• [Problem to work on]
Every line below that holds "linecap" must be copied.

Stored data

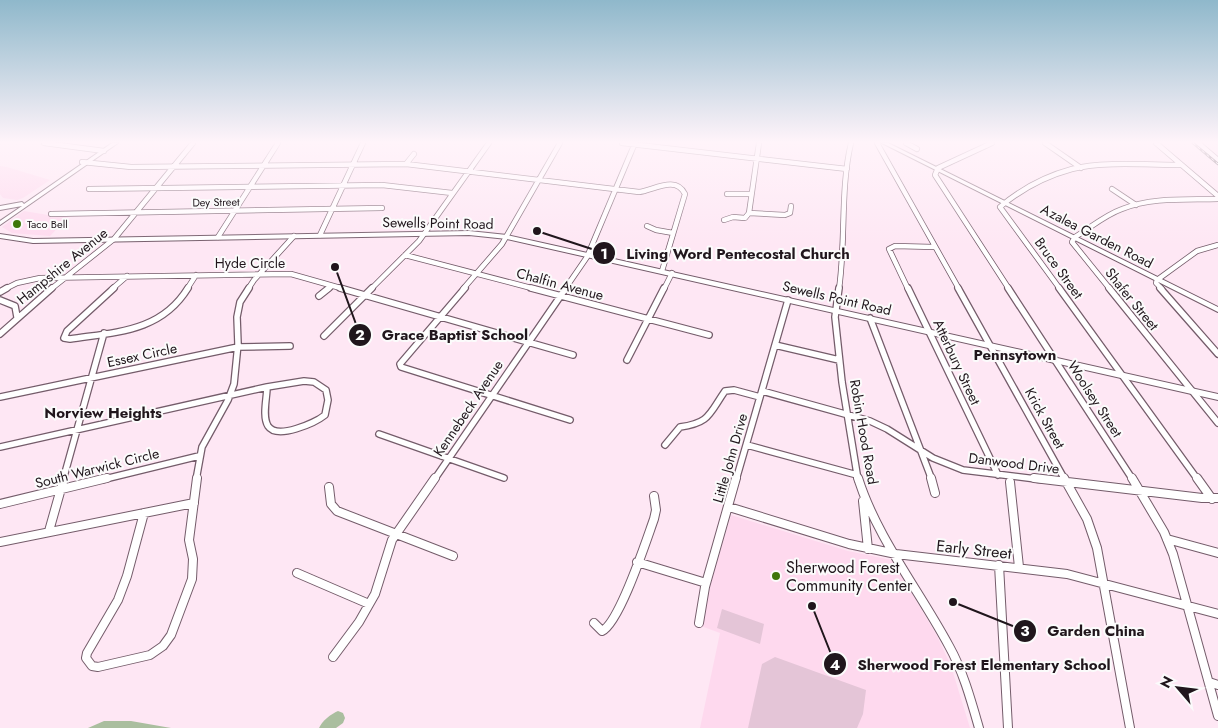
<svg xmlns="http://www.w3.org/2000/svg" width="1218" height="728" font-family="Jost,sans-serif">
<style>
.built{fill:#fed9ee}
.green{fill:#e4c5d7}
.water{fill:#aabe9f}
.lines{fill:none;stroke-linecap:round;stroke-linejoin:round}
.river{fill:#aabe9f;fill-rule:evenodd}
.minor-far2-casing{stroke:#745c6a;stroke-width:6}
.minor-far1-casing{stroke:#745c6a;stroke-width:8}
.minor-casing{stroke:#745c6a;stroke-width:10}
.major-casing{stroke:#745c6a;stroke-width:2}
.minor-far2{stroke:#fff;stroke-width:4.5}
.minor-far1{stroke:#fff;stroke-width:5.5}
.minor{stroke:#fff;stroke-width:8}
.major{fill:#fff;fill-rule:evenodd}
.rail-casing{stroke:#4d4048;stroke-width:2.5}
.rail{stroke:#fbfbfb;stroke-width:1;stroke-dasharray:3;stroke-linecap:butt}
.poi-dot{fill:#3e770a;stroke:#fbfbfb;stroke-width:2}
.labels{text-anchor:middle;stroke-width:4;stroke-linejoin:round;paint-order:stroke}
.far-street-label{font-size:11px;fill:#20161c;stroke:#fbfbfb}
.far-poi-label{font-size:11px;fill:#20161c;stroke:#fbfbfb;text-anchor:start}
.street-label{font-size:14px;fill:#20161c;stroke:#fbfbfb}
.neighbourhood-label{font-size:15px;font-weight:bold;fill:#20161c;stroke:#fbfbfb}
.near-street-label{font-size:16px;fill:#20161c;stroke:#fbfbfb}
.near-poi-label{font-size:16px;fill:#20161c;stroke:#fbfbfb;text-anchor:start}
.leader{fill:none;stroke:#20161c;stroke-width:2}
.callout-dot{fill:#20161c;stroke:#fbfbfb;stroke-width:2}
.mark-label{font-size:15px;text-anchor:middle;font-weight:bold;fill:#fff}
.callout-label{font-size:15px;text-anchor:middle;font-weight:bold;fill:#20161c;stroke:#fbfbfb;stroke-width:4;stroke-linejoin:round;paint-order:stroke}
</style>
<rect width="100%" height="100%" fill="#fee7f4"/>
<path class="built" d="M0,166L7,167L50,180L23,198L17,200L3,198L0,194Z
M24,211L48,215H70L50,236L12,233L2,227Z
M731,515L848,551L892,560L937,636L951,666L970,728H700L720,633L701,626L710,586Z"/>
<path class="green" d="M722,609L764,624L760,644L717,628Z
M775,657L866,690L863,714L857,728H748L762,664Z"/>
<path class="water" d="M104,721H131L171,728H88Z"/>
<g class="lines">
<path class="river" d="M338,711L343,713L345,718L343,723L336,728H319C322,721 331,714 338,711Z"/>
<g class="minor-far2-casing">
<path id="minor-far2" d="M44,143L104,151
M622,143L847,169
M877,143L959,289
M906,143L917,149
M992,143L938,168L935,175L1009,289
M1045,143L1081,168
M1156,143L1218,196
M1198,143L1218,160
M82,162L131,167L406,164L639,192C654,190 676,175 685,194L662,271
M406,164L414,154
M89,189L382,185L452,193
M1112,189L1136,205
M727,194H751
M749,213L785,215L790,213L791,206
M51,214L382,208
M724,220L733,217L745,218L749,213L759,143
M647,226L656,230L673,233
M320,235L363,143
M218,237L278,143
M405,255L535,289
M5,289L17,283L40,278L291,274L344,289
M51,289L114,239L193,143
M112,289L127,276
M187,289L196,275
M248,289L254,280L294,236
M328,289L332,286
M371,289L419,241L489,143
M463,289L502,244L560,143
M565,289L587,257L635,143
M664,289L672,273
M839,289C846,241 840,190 851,143
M908,289L889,249L895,246L934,247
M1060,289L1000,207C1020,190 1046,176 1072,169C1103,161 1148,165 1181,165
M1110,289L1072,242L1075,237C1090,228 1105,215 1122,209C1152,197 1186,200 1218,199
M1162,289L1156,283L1157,280L1197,251L1218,245"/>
</g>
<g class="minor-far1-casing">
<path id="minor-far1" d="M114,288L67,331L64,338L70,339C116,332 161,332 188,288
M340,288L573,355
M465,288L400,364L401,367L570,420
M531,288L709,335
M839,288L835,317L842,382L858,480
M908,288L998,475
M958,288L1065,480
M1008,288L1133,480
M1059,288L1198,480
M1109,288L1218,423
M1160,288L1218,354
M0,292L7,288
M319,296L329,288
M0,300L15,306L17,317
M870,318L932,480
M0,334L52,288
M324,336L372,288
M775,345L839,360
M627,360L664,288
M304,381L314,382L326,390L328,400L325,415C315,423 277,440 268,426C262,416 267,398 267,387Z
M762,391L870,421L887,429L933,458L963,470L1044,480
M0,397L238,347L290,346
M379,434L504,478
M665,445L680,427C710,423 709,414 725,391L734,390L760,397
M747,445L857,475
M0,447L267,387
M63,480L104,333
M101,480L199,456
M196,480L202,447L228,400L234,384L238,344L237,317L240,302L249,288
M434,480L566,288
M736,480L788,300"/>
</g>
<g class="minor-casing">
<path id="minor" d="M858,478C877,538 919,590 949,646C963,671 971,700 979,728
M931,478L935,493
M1034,478L1202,498H1218
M1064,478L1087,519L1097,548L1130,728
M1132,478L1164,532L1173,554L1218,716
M1197,478L1212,499
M1010,482L1019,567
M329,487L331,504L337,511L453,556
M863,501L868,549
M0,504L107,478
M729,507L849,544L896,554L1067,574L1218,614
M144,513L127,576L118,600L87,653L86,658L92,666L98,667L150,655L163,646L171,635L192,579L193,559L189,540L197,478
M49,531L64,478
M1167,539L1218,553
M0,542L194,503
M637,562L706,583
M999,565L1008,728
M297,573L369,604
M594,623L602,631C620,622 646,541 654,519L656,510L654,496
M699,623L705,587L736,478
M333,657L359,622L375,594L392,540L435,478
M1209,682L1218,685"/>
</g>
<g class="major-casing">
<path id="major" d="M112,143H118L0,225V221L22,206L0,210V206L22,202L24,204Z
M882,143H888L1218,307V312Z
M469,231L507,235L1218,394V400L507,239L469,235L33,243L0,238V234L33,239Z"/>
</g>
<use href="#minor-far2" class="minor-far2"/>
<use href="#minor-far1" class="minor-far1"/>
<use href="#minor" class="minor"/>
<use href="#major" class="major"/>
<g class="rail-casing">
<path id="rail" d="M1193,143L1218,164"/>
</g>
<use href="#rail" class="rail"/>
</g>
<linearGradient id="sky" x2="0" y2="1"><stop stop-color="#8fb8cb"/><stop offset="0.58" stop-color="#fff4fa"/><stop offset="1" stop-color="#fff4fa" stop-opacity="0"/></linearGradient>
<rect width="1218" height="245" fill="url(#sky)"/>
<g class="poi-dot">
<circle cx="17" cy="224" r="5"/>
<circle cx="776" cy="576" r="5"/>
</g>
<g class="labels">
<g class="far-street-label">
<text transform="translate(216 202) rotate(-1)" y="4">Dey Street</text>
</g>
<g class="far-poi-label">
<text x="27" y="228">Taco Bell</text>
</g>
<g class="street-label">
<text transform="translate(438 223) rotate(1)" y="5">Sewells Point Road</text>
<text transform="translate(1097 236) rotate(27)" y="5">Azalea Garden Road</text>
<text x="250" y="268">Hyde Circle</text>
<text transform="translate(62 266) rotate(-39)" y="5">Hampshire Avenue</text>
<text transform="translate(1059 268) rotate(54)" y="5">Bruce Street</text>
<text transform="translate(560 284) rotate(15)" y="5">Chalfin Avenue</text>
<text transform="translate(837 298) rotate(13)" y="5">Sewells Point Road</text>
<text transform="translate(1132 299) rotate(51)" y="5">Shafer Street</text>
<text transform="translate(142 355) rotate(-12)" y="5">Essex Circle</text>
<text transform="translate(957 362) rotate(65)" y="5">Atterbury Street</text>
<text transform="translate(1095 399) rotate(57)" y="5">Woolsey Street</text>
<text transform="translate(468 408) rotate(-56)" y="5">Kennebeck Avenue</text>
<text transform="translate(1045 418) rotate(61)" y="5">Krick Street</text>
<text transform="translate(864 432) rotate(80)" y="5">Robin Hood Road</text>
<text transform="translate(730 458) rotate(-74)" y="5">Little John Drive</text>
<text transform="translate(1014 463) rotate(7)" y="5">Danwood Drive</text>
<text transform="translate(97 468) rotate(-14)" y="5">South Warwick Circle</text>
</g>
<g class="neighbourhood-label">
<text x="1015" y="360">Pennsytown</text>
<text x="103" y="418">Norview Heights</text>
</g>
<g class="near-street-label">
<text transform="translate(974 549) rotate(6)" y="6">Early Street</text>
</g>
<g class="near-poi-label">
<text x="786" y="573">Sherwood Forest<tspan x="786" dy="18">Community Center</tspan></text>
</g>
</g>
<path class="leader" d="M537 231L604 253M335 267L360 335M953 602L1025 631M812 606L835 664"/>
<g class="callout-dot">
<circle cx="537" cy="231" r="5"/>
<circle cx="335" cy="267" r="5"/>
<circle cx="953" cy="602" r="5"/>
<circle cx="812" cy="606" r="5"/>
<circle cx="604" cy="253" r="12"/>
<circle cx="360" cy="335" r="12"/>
<circle cx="1025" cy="631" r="12"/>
<circle cx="835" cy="664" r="12"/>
</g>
<g class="mark-label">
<text x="604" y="259">1</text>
<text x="360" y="340">2</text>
<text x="1025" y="636">3</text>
<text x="835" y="670">4</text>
</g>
<g class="callout-label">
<text x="738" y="259">Living Word Pentecostal Church</text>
<text x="455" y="340">Grace Baptist School</text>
<text x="1096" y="636">Garden China</text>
<text x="984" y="670">Sherwood Forest Elementary School</text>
</g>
<g transform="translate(1178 688) rotate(298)" stroke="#fbfbfb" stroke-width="4" paint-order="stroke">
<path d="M0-4L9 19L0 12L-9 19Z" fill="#20161c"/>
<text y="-8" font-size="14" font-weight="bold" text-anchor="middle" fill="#20161c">N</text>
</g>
</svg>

• [Answer for the task]
.lines{fill:none;stroke-linecap:round;stroke-linejoin:round}
.rail{stroke:#fbfbfb;stroke-width:1;stroke-dasharray:3;stroke-linecap:butt}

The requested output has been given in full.